In a sense, Esalen won: the Esalen worldview is a standard worldview from the Joe Rogan show to the ghostly McKenna and Watts lectures that circulate on YouTube. What were once the powers of saints, the Siddhis, have been reduced to some latent “human potential” created by evolution that, per Colin Wilson, a man who was also unfortunately seduced by Esalen because of his rather squalid relationship to sex, will be unleashed by drugs and/or sexual experience as mediated by technology.
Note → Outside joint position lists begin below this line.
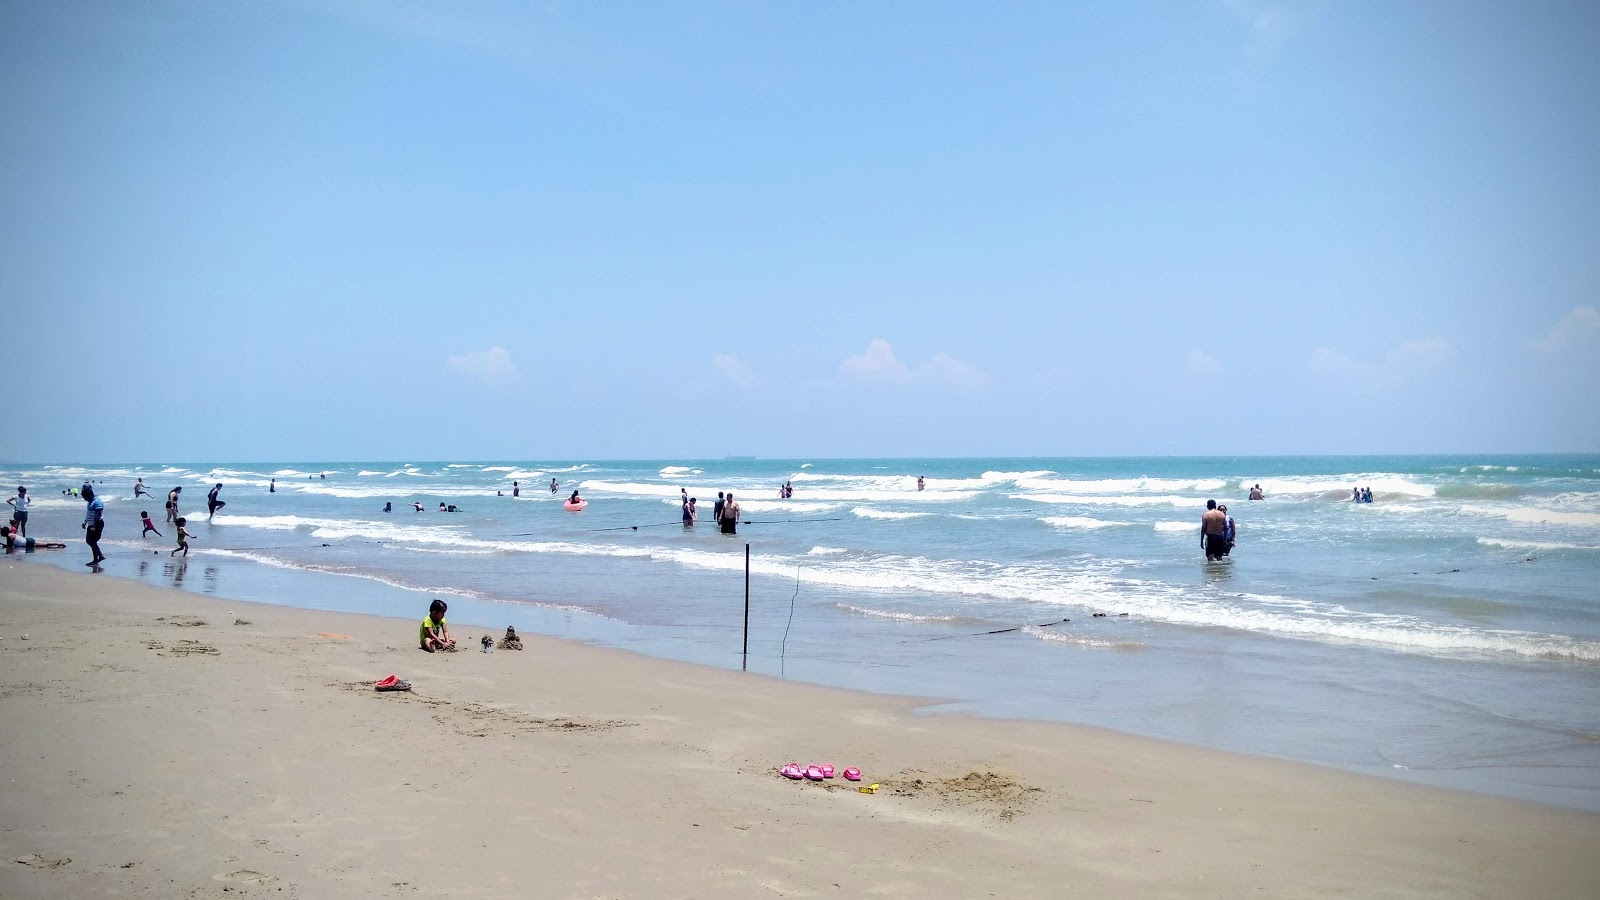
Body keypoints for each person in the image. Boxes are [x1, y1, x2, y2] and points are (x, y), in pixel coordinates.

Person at [82, 484, 106, 565]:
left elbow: (97, 515)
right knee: (90, 541)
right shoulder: (90, 501)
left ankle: (96, 559)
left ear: (90, 495)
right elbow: (89, 513)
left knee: (92, 541)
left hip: (97, 524)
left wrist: (93, 526)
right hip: (91, 523)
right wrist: (85, 521)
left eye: (85, 498)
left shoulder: (97, 501)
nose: (85, 499)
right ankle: (99, 556)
Esalen in its prime was Satanic instrument, a portal that leaked darkness into the world—accelerated our decline into the kali-yuga. Today, many people practice “the religion of no religion”—created by a man, Spiegelman, who hated God and all religion—almost without realising it. Indeed, Esalen even managed, through a Jesuit connection to the centre, to influence Vatican II (an event that can only be read as the destruction of Catholicism). The wickedness in Esalen is that through its most subtle exponents, such as Alan Watts and Joseph Campbell, it cons people into thinking they have found a religious path when really they worship materialism and filth—the “id god”.

Esalen did unleash genuine “powers” and connections, of a dark sort—all that spinal manipulation does get the kundalini moving. Hence Murphy and Price both experienced extreme negative feelings on the night Watts died. Price himself, after he wandered up to check on the source of the hot springs, was hit by a boulder and died—just as boulders would wreck the centre over a decade later. One founder was killed at the source—now that’s synchronicity. As with many Esalenites, Price had suffered a severe mental breakdown: mystic and esoteric paths, per Evola, say people who are mentally unstable cannot follow this route—Esalen encouraged people to indulge in pseudo-mysticism as a cure; and when you break the rules that way, you get boulders.

What do the goblins of Esalen fear? The Chilean psychoanalyst, Claudio Naranjo, yet another Jew in the Esalen axis, once went out to spend time with Óscar Icahzo, a Bolivian esotericist. Ichazo suspected that Naranjo wanted to dominate others—as with Freud, as with Perles (a vicious bully). He sent him into the desert for forty days—to find Jesus perhaps, always a good idea for Jews. When he returned, Naranjo claimed to be spiritually transformed but he left when Icahzo initiated spiritual exercises that involved the saluto romano—indeed, perhaps Ichazo influenced that other notorious Latin American esotericist, Miguel Serrano. What do the goblins of Esalen fear? The roman salute—the Tantra of the sun.